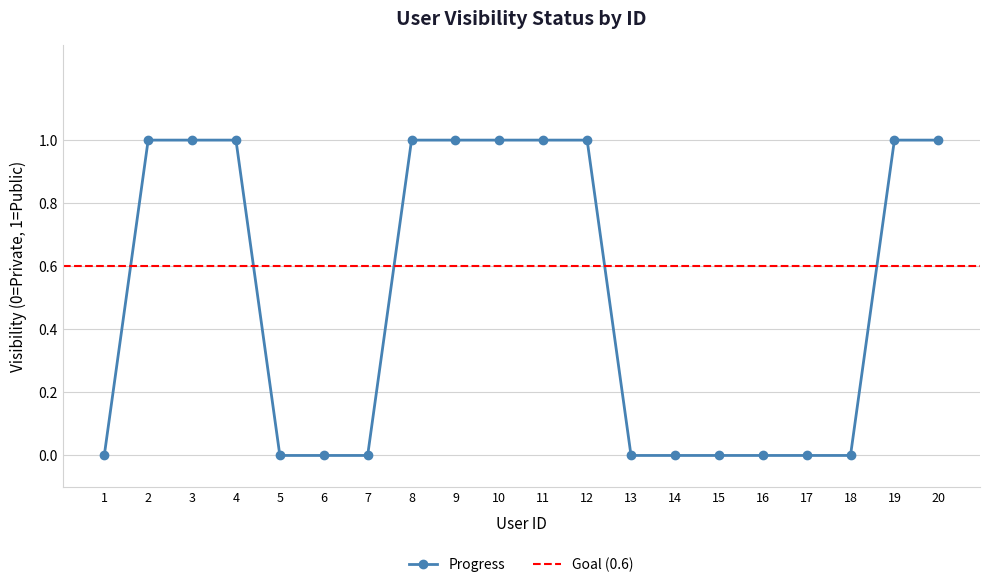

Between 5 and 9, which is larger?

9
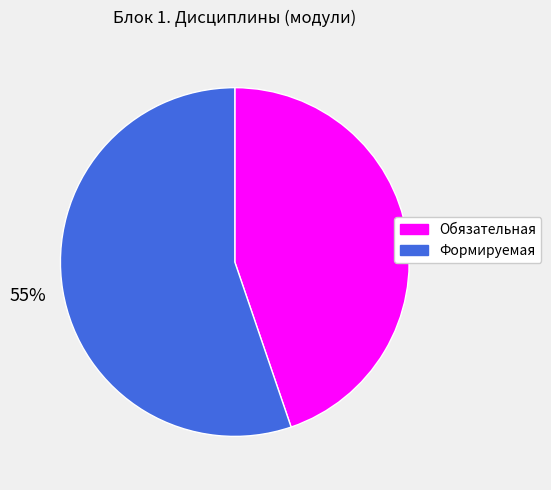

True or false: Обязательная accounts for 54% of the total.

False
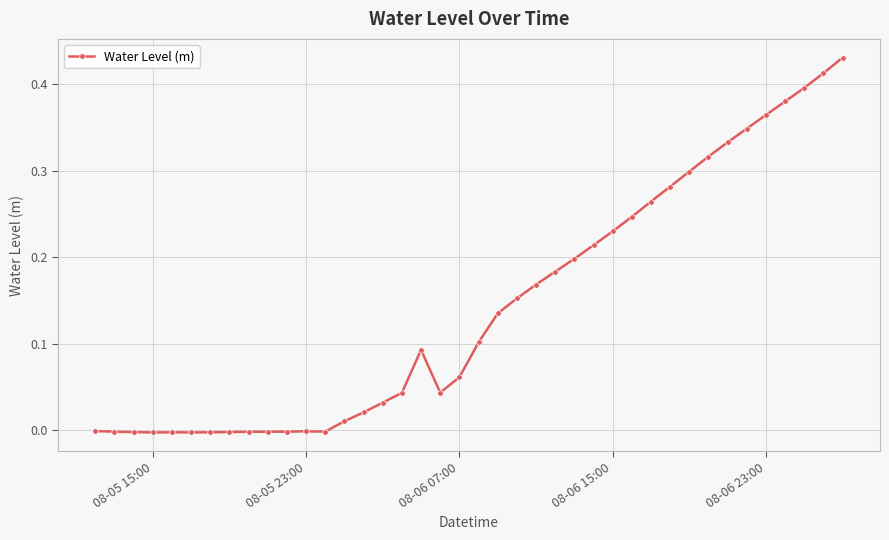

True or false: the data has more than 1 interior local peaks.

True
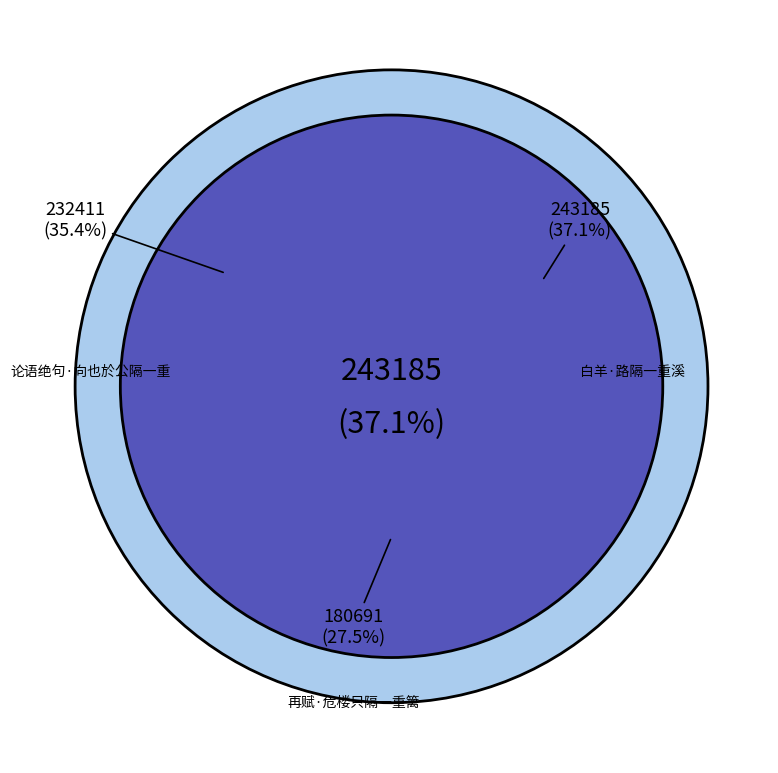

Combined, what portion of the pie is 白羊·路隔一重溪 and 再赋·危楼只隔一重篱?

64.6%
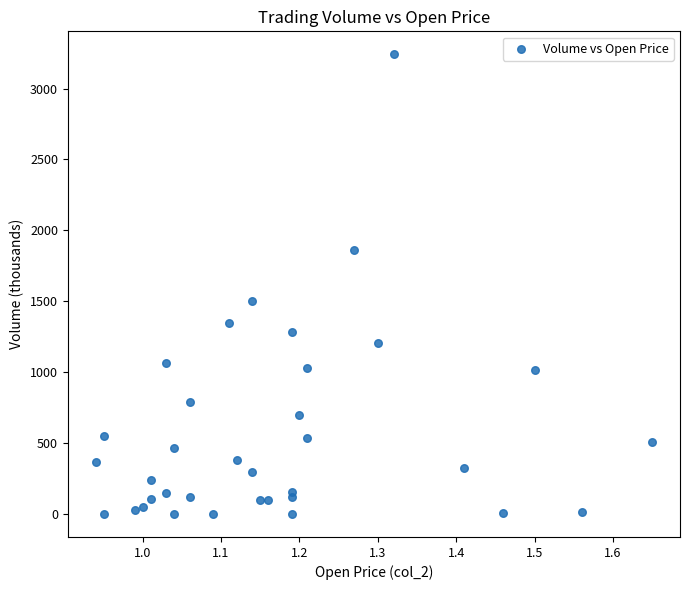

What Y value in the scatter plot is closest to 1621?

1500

——

ASSIGNMENT: Copy out the text of every item above word for word, leaving out the pictures.

TASK RESPONSE:
Between 5 and 9, which is larger?

9

True or false: Обязательная accounts for 54% of the total.

False

True or false: the data has more than 1 interior local peaks.

True

Combined, what portion of the pie is 白羊·路隔一重溪 and 再赋·危楼只隔一重篱?

64.6%

What Y value in the scatter plot is closest to 1621?

1500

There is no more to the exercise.